Ohana, the spectacular new home on Longboat Key, is more than the just the most expensive property in town. It’s also a glimpse into Sarasota’s future, where one-of-a-kind showplace homes are already beginning to lure the world’s super rich to our corner of Florida.
Every day, it seems, writers and photographers show up to document the home’s design for the media. A TV crew from Qatar is preparing a feature. And real estate bloggers from all over the world are chiming in with gushing praise.
For Sarasotans, Ohana has a special significance. Here is something new. It’s like a page is being turned, from the hermetically sealed Mediterranean mansions of the past to something much more elegant and sophisticated. Ohana celebrates two of Sarasota’s greatest glories — its modernist architecture and its beach lifestyle. Here, no matter the price of the home — and Ohana is listed at $22 million — chances are the lucky owner still has a little sand in his very expensive shoes.
Ohana was built by a wealthy Canadian family who lavished three years and a medium-size fortune on getting their dream home just right. They hired Guy Peterson — definitely Sarasota’s architect of the moment — to design the home, builder Michael Walker to execute the structurally complicated plans, and renowned landscape designer Raymond Jungles (yes, that’s his real name) to turn the two-and-a-half acres of beachfront into a tropical resort.
And “resort” is the key word here. Ohana feels like that exclusive getaway in the South Seas that you sometimes stumble across online: turquoise water, white sand, and deceptively simple rooms that rely on nature for beauty. And as in a resort, separate areas create retreat-like spaces for privacy while others — the pool, beach, and tennis court — offer conviviality and recreation.

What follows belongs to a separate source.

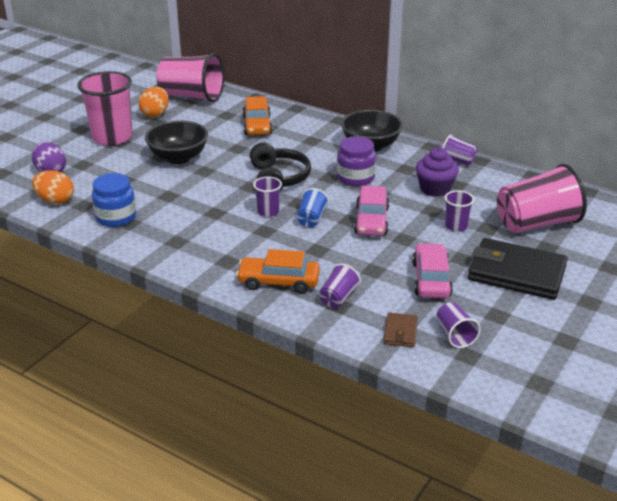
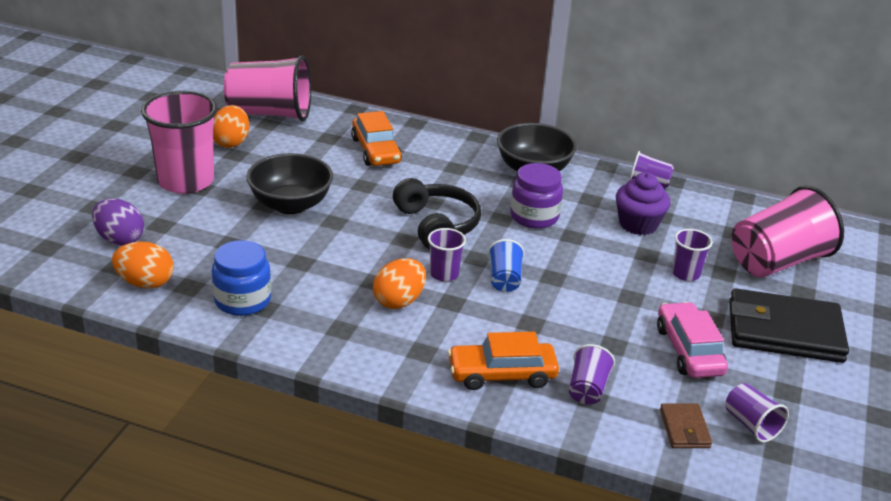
camera: 15 degrees left, 0 degrees up
(226, 227) = (399, 301): none -> orange egg
(371, 221) = (580, 275): pink car -> none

The original bones of the compound date back to the 1950s, with a 2,900-square-foot beach home. Peterson turned the structure into a Zen-like guest house, spare and elegant, with large expanses of glass that draw the sea oats and white sand indoors. To one side is a large swimming pool, designed by Jungles, with a shallow “sunning shelf” and a deeper area for serious swimming. A chickee hut, the local equivalent of the classic tiki hut, covers a portion of the water. The property contains several “chickees” built using the traditional methods and materials of the Miccosukee Indians — palm thatch covering a cypress roof structure.
Set a little further inland are the three new pavilions, elevated and connected by outdoor walkways. Farthest south are a guest suite and staff quarters. Next comes the main living area, with a large gathering space more than 40 feet long. The surprisingly small — but very deluxe — kitchen opens off the living area, reinforcing the fact that this is a vacation home for family and friends. A wet bar and a “breakfast nook” — actually the size of a dining room — add flexibility to the space, and a semi-circular media room is tucked off to one side.
The northern-most pavilion is Ohana’s tour-de-force, featuring what may well be the most beautiful bedroom in Sarasota. The ceiling soars more than 14 feet high and glass walls enclose three sides of the room. Because of the way the structure is situated, the view to the north encompasses several miles of white sand beach with no other houses visible.
The master bath is entered through large sliding doors set on ball bearings, rather like an elaborate barn door. There are his and her water closets, each with the “light box” walls that have become a Peterson signature. The bathtub is filled through a waterfall mechanism but it is the shower that provides the real wow factor: it’s 8 by 10 feet, with various sprays, some wall-mounted, and a programmed lighting and sound system. There’s even a window offering a view of the Gulf.
Ohana — it means “family” in Hawaiian — is a large home with many distinct spaces, and it was Peterson’s challenge to make everything seem part of the whole. He has done this by using a limited vocabulary of materials, all luxurious and deluxe, which repeat his design theme of wood and stone. The floors in most rooms are white oak set in borders of Philippine shellstone, the oversized interior doors are of Douglass fir and mahogany, and the vaulted ceilings are also clad in carefully detailed mahogany. Built-in cabinets are teak.
And there are touches you don’t expect. The home’s glass walls are tinted so as not to confuse newborn turtle hatchlings with bright lighting. There is not just one elevator but two; the one in the master descends directly to the pool and garage. There’s air-conditioned parking for seven or eight cars, and a catering facility on the ground level. The most surprising touch is the cleverly hidden powder room near the living area. Hidden behind a sculptural wooden panel, you’d never know it was there.
Who will buy Ohana?
Realtor Deborah Beacham of Michael Saunders & Co., who is handling the sale, feels it will be someone who, up until now, would have headed for Naples or Palm Beach. In the race to capture the high-profile celebrities and mega-rich CEOs, our neighboring cities to the south and the east have traditionally held the edge.
But maybe not anymore. Ohana is raising the bar. Sarasota is now firmly on the radar of the world’s rich and famous, drawn by our informality, our culture and our incredible beaches.
And our prices don’t hurt either. Even the rich love a deal. Ohana, with its $22 million price tag, would easily cost twice that in Naples — if you could find something so unique.